Evolution-Free Hamiltonian Parameter Estimation through Zeeman Markers

We provide a protocol for Hamiltonian parameter estimation which relies only on the Zeeman effect. No time-dependent quantities need to be measured; it fully suffices to observe spectral shifts induced by fields applied to local “markers.” We demonstrate the idea with a simple tight-binding Hamiltonian and numerically show stability with respect to Gaussian noise on the spectral measurements. Then we generalize the result to show applicability to a wide range of systems, including quantum spin chains, networks of qubits, and coupled harmonic oscillators, and suggest potential experimental implementations.

Figure 1

We estimate the parameters $c_n$ of a Hamiltonian $H$ given by Eq. (1) by actively modifying it to $H^{\prime }$, applying a time-independent local field on the “Zeeman marker” (orange). Performing spectroscopy on $H$ and $H^{\prime }$ yields two spectra, $\{e_k\}$ and $\{e_n^{\prime }\}$, from which we compute the $c_n$ through Eqs. (2) and (3).

Figure 2

Average error in the estimation of the $c_n$ in Eq. (1).

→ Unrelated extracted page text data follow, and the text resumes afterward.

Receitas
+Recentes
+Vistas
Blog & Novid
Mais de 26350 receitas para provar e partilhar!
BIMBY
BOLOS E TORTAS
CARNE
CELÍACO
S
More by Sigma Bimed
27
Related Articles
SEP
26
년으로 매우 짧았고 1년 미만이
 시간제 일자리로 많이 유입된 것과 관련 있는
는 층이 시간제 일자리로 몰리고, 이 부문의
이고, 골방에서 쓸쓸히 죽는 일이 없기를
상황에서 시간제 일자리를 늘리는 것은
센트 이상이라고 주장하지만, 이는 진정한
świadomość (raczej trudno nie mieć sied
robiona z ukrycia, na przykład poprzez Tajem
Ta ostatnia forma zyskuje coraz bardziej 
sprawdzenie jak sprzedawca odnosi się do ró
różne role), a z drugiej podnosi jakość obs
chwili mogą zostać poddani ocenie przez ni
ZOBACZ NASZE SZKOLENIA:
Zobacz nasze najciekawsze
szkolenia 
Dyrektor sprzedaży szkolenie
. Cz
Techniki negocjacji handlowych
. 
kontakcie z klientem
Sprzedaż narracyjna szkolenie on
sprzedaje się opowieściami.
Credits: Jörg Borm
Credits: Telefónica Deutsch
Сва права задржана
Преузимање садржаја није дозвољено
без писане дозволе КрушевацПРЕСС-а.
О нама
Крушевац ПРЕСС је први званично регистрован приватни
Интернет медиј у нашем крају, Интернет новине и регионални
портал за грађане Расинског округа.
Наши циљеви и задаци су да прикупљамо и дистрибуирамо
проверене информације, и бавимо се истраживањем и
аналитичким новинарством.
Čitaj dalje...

Shown is $\sum _{n=1}^{N-1}(c_n-{\widehat{c}}_n{)}^2/(N-1)$ averaged over 10000 samples for chains of length $N=2,\dots ,20$. The true couplings were taken to be $c_n=1$ and the estimated couplings ${\widehat{c}}_n$ were numerically computed using the tomography scheme described in the text. The field parameter was chosen to be large ($f=10$). The four lines correspond to Gaussian noise in the spectral measurements of standard deviations 0.01–0.08.